Problem details → Write the full listing out again, word for word, but omit the pictures.

Dataset excerpts →
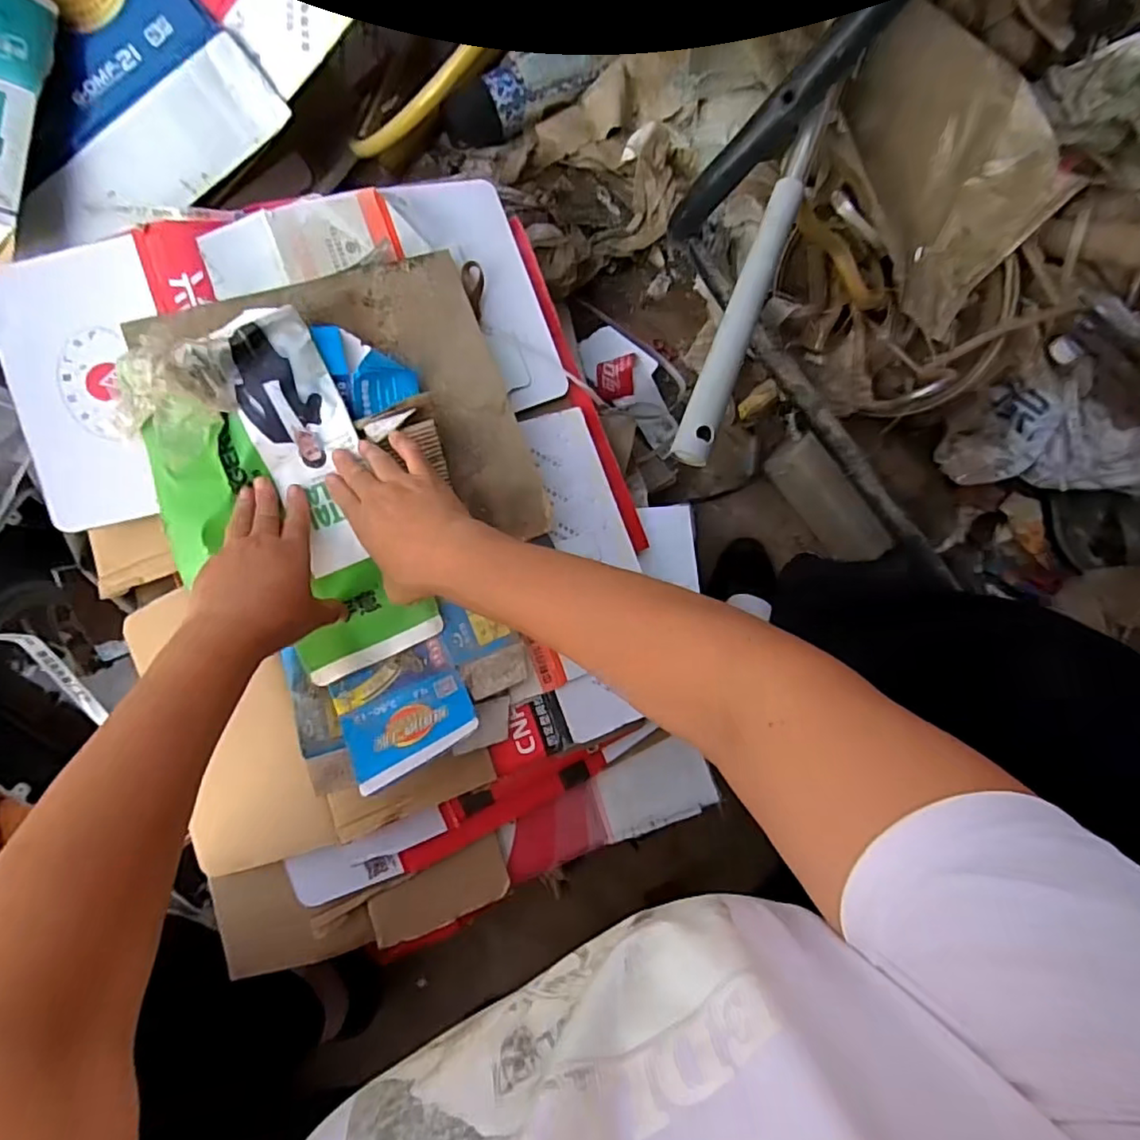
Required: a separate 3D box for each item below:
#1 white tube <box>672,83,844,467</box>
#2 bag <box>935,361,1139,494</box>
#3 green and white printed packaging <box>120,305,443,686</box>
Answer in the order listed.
[{"bbox_3d":[0.157,-0.246,0.508,0.030,0.022,0.331,21,87,-7],"label":"white tube"},{"bbox_3d":[0.600,-0.173,0.744,0.237,0.096,0.144,6,89,-8],"label":"bag"},{"bbox_3d":[-0.248,-0.053,0.512,0.170,0.045,0.304,-27,94,-7],"label":"green and white printed packaging"}]

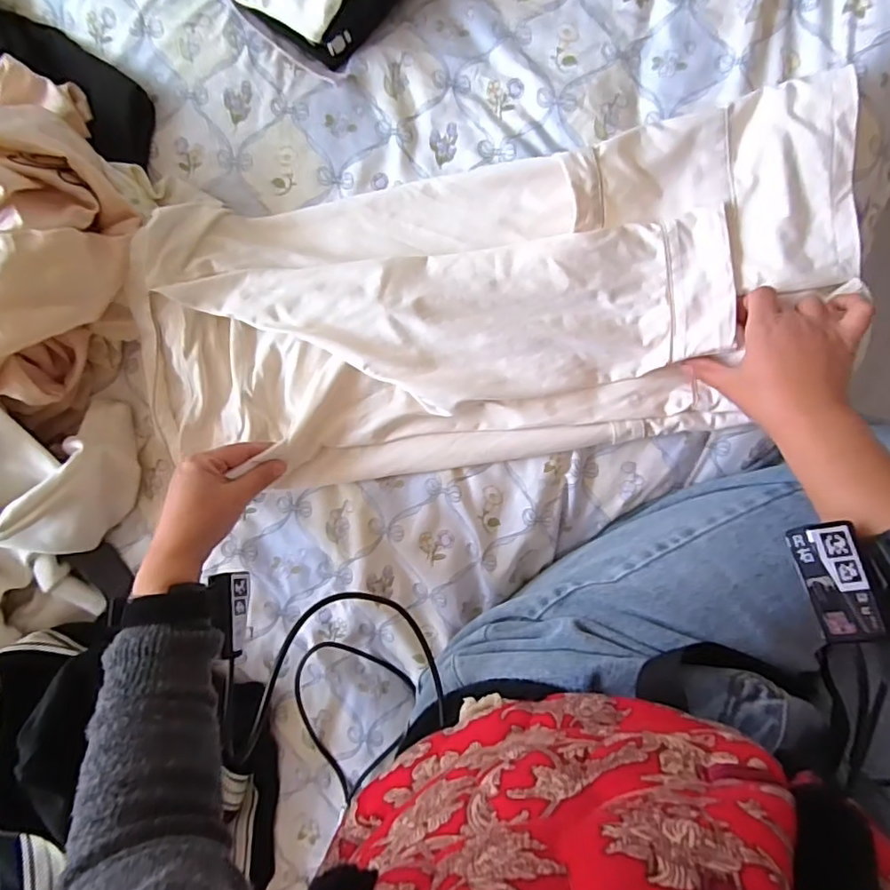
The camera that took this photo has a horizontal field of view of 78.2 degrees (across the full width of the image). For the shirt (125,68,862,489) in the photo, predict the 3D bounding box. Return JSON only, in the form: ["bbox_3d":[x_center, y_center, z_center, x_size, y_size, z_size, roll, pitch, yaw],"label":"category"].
[{"bbox_3d":[0.028,-0.117,0.491,0.621,0.062,0.267,-11,90,6],"label":"shirt"}]

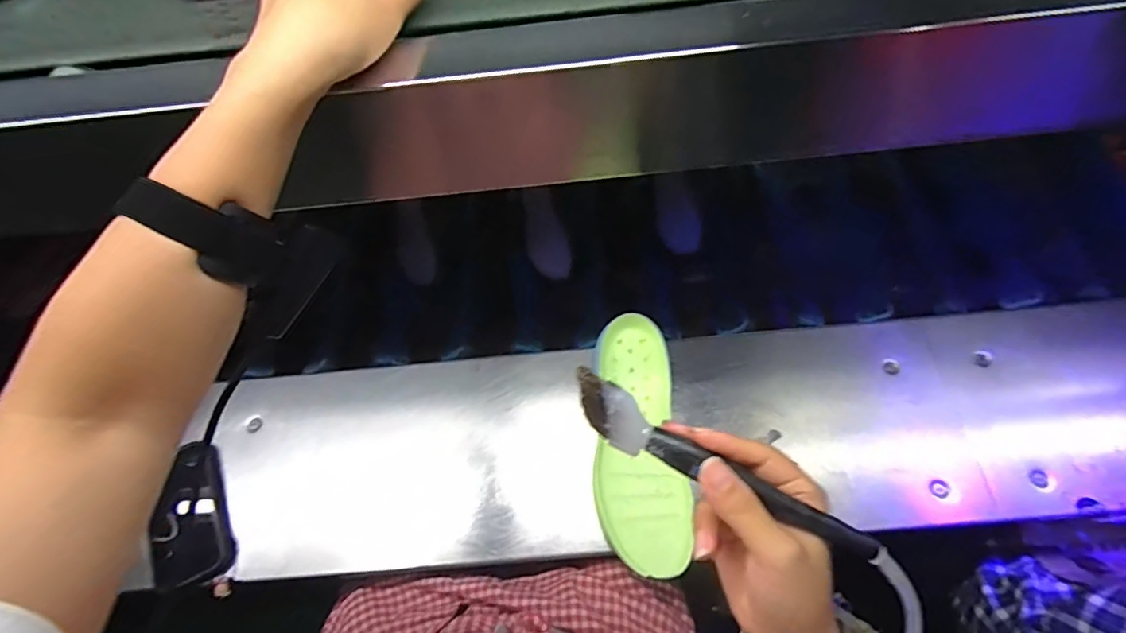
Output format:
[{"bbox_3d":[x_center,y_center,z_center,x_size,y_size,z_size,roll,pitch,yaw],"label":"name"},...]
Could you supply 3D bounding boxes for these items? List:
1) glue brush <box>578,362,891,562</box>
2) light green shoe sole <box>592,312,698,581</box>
[{"bbox_3d":[0.080,0.082,0.285,0.171,0.023,0.024,27,70,15],"label":"glue brush"},{"bbox_3d":[0.086,0.133,0.599,0.095,0.029,0.278,-2,65,3],"label":"light green shoe sole"}]

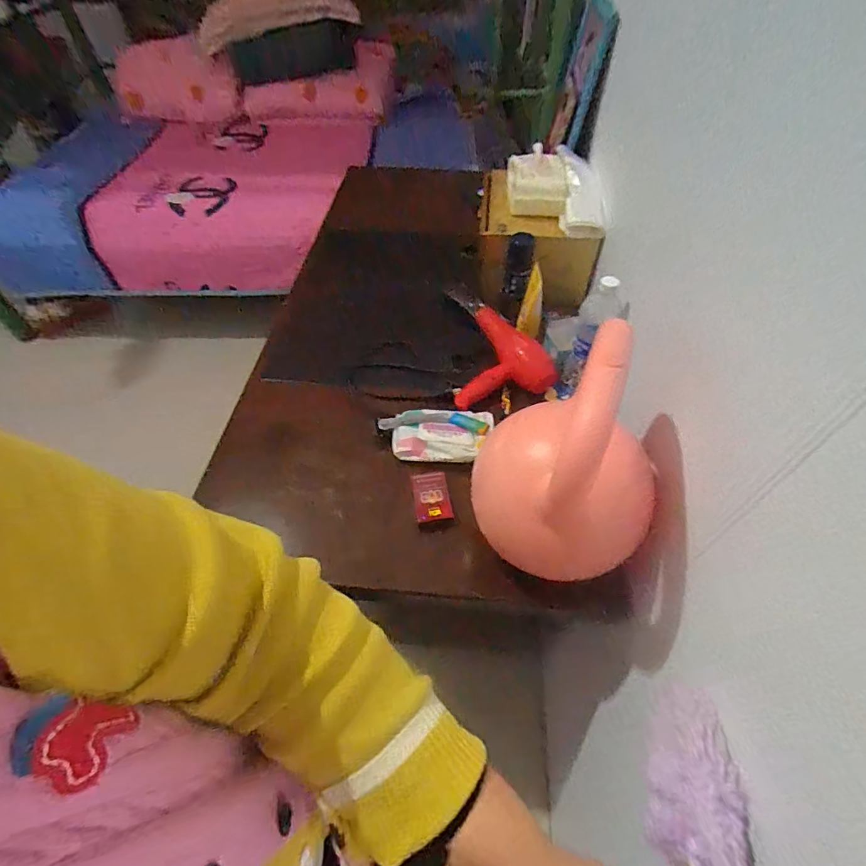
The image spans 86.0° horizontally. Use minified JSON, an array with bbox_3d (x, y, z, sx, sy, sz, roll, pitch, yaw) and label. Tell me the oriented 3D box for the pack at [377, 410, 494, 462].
[{"bbox_3d":[0.003,0.003,0.828,0.197,0.033,0.116,6,53,6],"label":"pack"}]

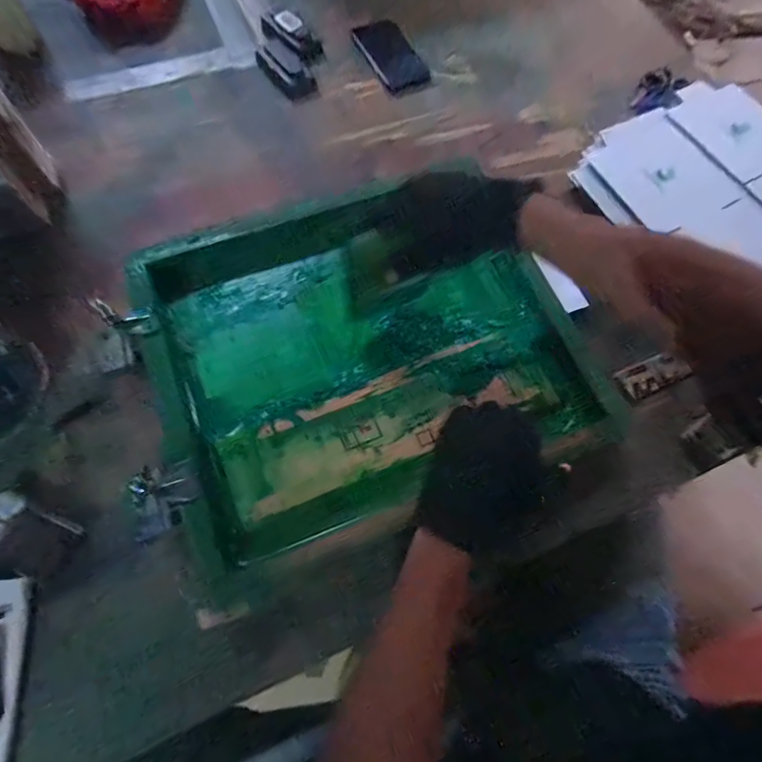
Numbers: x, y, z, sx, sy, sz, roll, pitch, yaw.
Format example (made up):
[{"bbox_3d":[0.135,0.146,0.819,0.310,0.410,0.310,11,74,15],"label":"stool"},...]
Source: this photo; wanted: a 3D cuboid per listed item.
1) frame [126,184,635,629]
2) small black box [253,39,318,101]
[{"bbox_3d":[-0.012,-0.042,0.496,0.456,0.051,0.405,-18,68,-9],"label":"frame"},{"bbox_3d":[-0.146,-0.476,0.678,0.048,0.027,0.102,-37,75,-14],"label":"small black box"}]

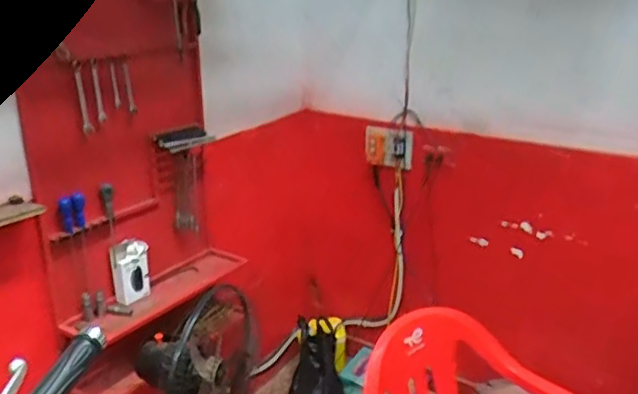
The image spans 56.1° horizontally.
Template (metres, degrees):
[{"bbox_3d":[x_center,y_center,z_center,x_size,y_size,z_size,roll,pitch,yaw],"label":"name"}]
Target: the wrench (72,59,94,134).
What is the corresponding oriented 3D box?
[{"bbox_3d":[-0.638,-0.266,1.609,0.010,0.194,0.030,9,25,31],"label":"wrench"}]

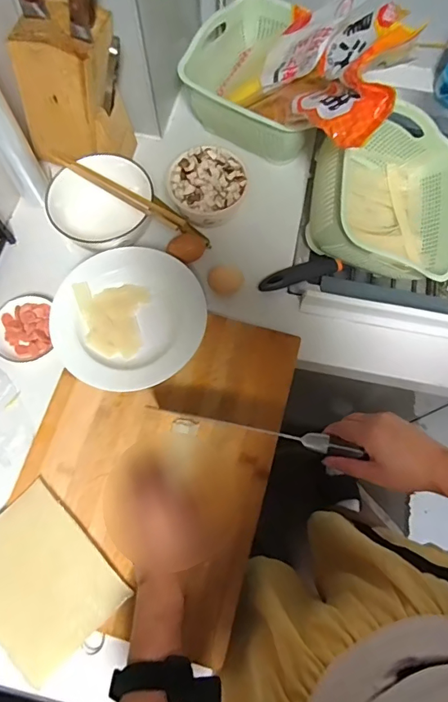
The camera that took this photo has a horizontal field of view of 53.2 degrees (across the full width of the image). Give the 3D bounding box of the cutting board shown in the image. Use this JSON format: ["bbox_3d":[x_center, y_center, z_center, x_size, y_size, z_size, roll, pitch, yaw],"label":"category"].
[{"bbox_3d":[-0.090,0.131,0.577,0.303,0.023,0.392,13,71,5],"label":"cutting board"}]

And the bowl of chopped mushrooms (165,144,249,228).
[{"bbox_3d":[-0.025,-0.244,0.677,0.113,0.065,0.112,0,71,0],"label":"bowl of chopped mushrooms"}]

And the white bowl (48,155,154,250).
[{"bbox_3d":[-0.176,-0.211,0.659,0.147,0.065,0.133,-21,72,-7],"label":"white bowl"}]

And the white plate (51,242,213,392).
[{"bbox_3d":[-0.129,-0.046,0.617,0.203,0.042,0.185,0,71,0],"label":"white plate"}]

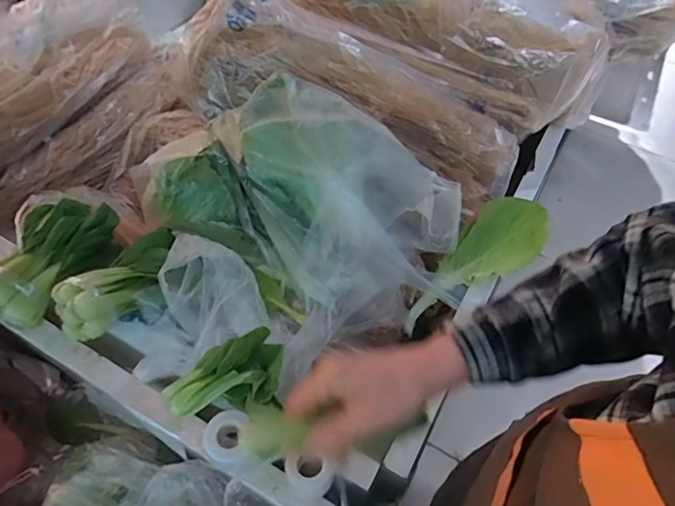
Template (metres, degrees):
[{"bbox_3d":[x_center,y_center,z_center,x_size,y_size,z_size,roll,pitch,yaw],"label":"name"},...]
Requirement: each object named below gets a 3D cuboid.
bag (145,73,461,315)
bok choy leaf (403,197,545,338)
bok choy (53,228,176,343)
[{"bbox_3d":[-0.038,-0.073,0.637,0.393,0.154,0.256,19,56,10],"label":"bag"},{"bbox_3d":[0.183,0.022,0.656,0.197,0.130,0.103,-33,63,-23],"label":"bok choy leaf"},{"bbox_3d":[-0.259,0.025,0.585,0.065,0.059,0.173,26,58,14],"label":"bok choy"}]

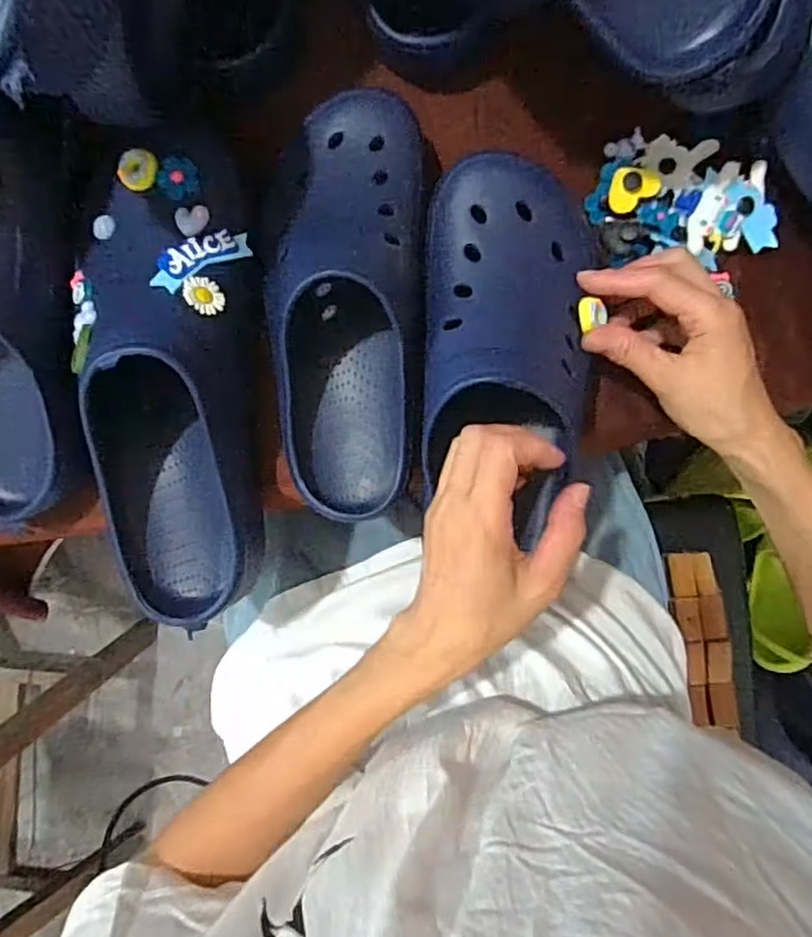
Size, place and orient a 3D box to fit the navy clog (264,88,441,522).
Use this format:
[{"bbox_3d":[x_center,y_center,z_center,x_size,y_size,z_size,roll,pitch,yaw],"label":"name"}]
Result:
[{"bbox_3d":[-0.038,-0.095,0.391,0.099,0.078,0.255,4,94,2],"label":"navy clog"}]

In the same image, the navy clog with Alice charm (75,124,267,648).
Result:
[{"bbox_3d":[-0.140,-0.049,0.385,0.112,0.091,0.294,-6,94,3],"label":"navy clog with Alice charm"}]

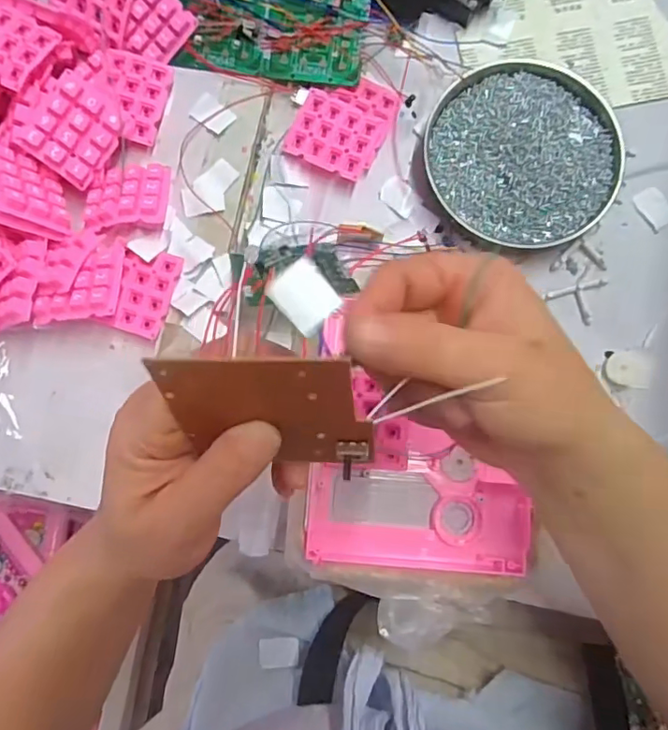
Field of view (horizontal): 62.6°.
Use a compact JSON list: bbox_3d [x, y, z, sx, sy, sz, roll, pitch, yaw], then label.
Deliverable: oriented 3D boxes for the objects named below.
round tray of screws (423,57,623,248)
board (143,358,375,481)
[{"bbox_3d":[0.134,-0.152,0.391,0.132,0.019,0.131,27,84,3],"label":"round tray of screws"},{"bbox_3d":[-0.023,0.016,0.193,0.073,0.051,0.008,4,53,1],"label":"board"}]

Solution to this task →
Required: a separate 3D box for each item below:
#1 white tube <box>672,83,844,467</box>
#2 bag <box>935,361,1139,494</box>
#3 green and white printed packaging <box>120,305,443,686</box>
Answer in the order listed.
[{"bbox_3d":[0.157,-0.246,0.508,0.030,0.022,0.331,21,87,-7],"label":"white tube"},{"bbox_3d":[0.600,-0.173,0.744,0.237,0.096,0.144,6,89,-8],"label":"bag"},{"bbox_3d":[-0.248,-0.053,0.512,0.170,0.045,0.304,-27,94,-7],"label":"green and white printed packaging"}]

The camera that took this photo has a horizontal field of view of 78.2 degrees (across the full width of the image). For the shirt (125,68,862,489) in the photo, predict the 3D bounding box. Return JSON only, in the form: ["bbox_3d":[x_center, y_center, z_center, x_size, y_size, z_size, roll, pitch, yaw],"label":"category"].
[{"bbox_3d":[0.028,-0.117,0.491,0.621,0.062,0.267,-11,90,6],"label":"shirt"}]

Output format:
[{"bbox_3d":[x_center,y_center,z_center,x_size,y_size,z_size,roll,pitch,yaw],"label":"name"},...]
Could you supply 3D bounding boxes for these items? List:
1) glue brush <box>578,362,891,562</box>
2) light green shoe sole <box>592,312,698,581</box>
[{"bbox_3d":[0.080,0.082,0.285,0.171,0.023,0.024,27,70,15],"label":"glue brush"},{"bbox_3d":[0.086,0.133,0.599,0.095,0.029,0.278,-2,65,3],"label":"light green shoe sole"}]

The image spans 86.0° horizontally. Use minified JSON, an array with bbox_3d (x, y, z, sx, sy, sz, roll, pitch, yaw) and label. Tell me the oriented 3D box for the pack at [377, 410, 494, 462].
[{"bbox_3d":[0.003,0.003,0.828,0.197,0.033,0.116,6,53,6],"label":"pack"}]

Numbers: x, y, z, sx, sy, sz, roll, pitch, yaw.
Format example (made up):
[{"bbox_3d":[0.135,0.146,0.819,0.310,0.410,0.310,11,74,15],"label":"stool"},...]
Source: this photo; wanted: a 3D cuboid per listed item.
1) frame [126,184,635,629]
2) small black box [253,39,318,101]
[{"bbox_3d":[-0.012,-0.042,0.496,0.456,0.051,0.405,-18,68,-9],"label":"frame"},{"bbox_3d":[-0.146,-0.476,0.678,0.048,0.027,0.102,-37,75,-14],"label":"small black box"}]

The image spans 56.1° horizontally.
Template (metres, degrees):
[{"bbox_3d":[x_center,y_center,z_center,x_size,y_size,z_size,roll,pitch,yaw],"label":"name"}]
Target: the wrench (72,59,94,134).
What is the corresponding oriented 3D box?
[{"bbox_3d":[-0.638,-0.266,1.609,0.010,0.194,0.030,9,25,31],"label":"wrench"}]

The camera that took this photo has a horizontal field of view of 53.2 degrees (across the full width of the image). Give the 3D bounding box of the cutting board shown in the image. Use this JSON format: ["bbox_3d":[x_center, y_center, z_center, x_size, y_size, z_size, roll, pitch, yaw],"label":"category"].
[{"bbox_3d":[-0.090,0.131,0.577,0.303,0.023,0.392,13,71,5],"label":"cutting board"}]

And the bowl of chopped mushrooms (165,144,249,228).
[{"bbox_3d":[-0.025,-0.244,0.677,0.113,0.065,0.112,0,71,0],"label":"bowl of chopped mushrooms"}]

And the white bowl (48,155,154,250).
[{"bbox_3d":[-0.176,-0.211,0.659,0.147,0.065,0.133,-21,72,-7],"label":"white bowl"}]

And the white plate (51,242,213,392).
[{"bbox_3d":[-0.129,-0.046,0.617,0.203,0.042,0.185,0,71,0],"label":"white plate"}]

Template (metres, degrees):
[{"bbox_3d":[x_center,y_center,z_center,x_size,y_size,z_size,roll,pitch,yaw],"label":"name"},...]
Requirement: each object named below gets a 3D cuboid.
bag (145,73,461,315)
bok choy leaf (403,197,545,338)
bok choy (53,228,176,343)
[{"bbox_3d":[-0.038,-0.073,0.637,0.393,0.154,0.256,19,56,10],"label":"bag"},{"bbox_3d":[0.183,0.022,0.656,0.197,0.130,0.103,-33,63,-23],"label":"bok choy leaf"},{"bbox_3d":[-0.259,0.025,0.585,0.065,0.059,0.173,26,58,14],"label":"bok choy"}]

Size, place and orient a 3D box to fit the navy clog (264,88,441,522).
Use this format:
[{"bbox_3d":[x_center,y_center,z_center,x_size,y_size,z_size,roll,pitch,yaw],"label":"name"}]
Result:
[{"bbox_3d":[-0.038,-0.095,0.391,0.099,0.078,0.255,4,94,2],"label":"navy clog"}]

In the same image, the navy clog with Alice charm (75,124,267,648).
Result:
[{"bbox_3d":[-0.140,-0.049,0.385,0.112,0.091,0.294,-6,94,3],"label":"navy clog with Alice charm"}]

Field of view (horizontal): 62.6°.
Use a compact JSON list: bbox_3d [x, y, z, sx, sy, sz, roll, pitch, yaw], then label.
Deliverable: oriented 3D boxes for the objects named below.
round tray of screws (423,57,623,248)
board (143,358,375,481)
[{"bbox_3d":[0.134,-0.152,0.391,0.132,0.019,0.131,27,84,3],"label":"round tray of screws"},{"bbox_3d":[-0.023,0.016,0.193,0.073,0.051,0.008,4,53,1],"label":"board"}]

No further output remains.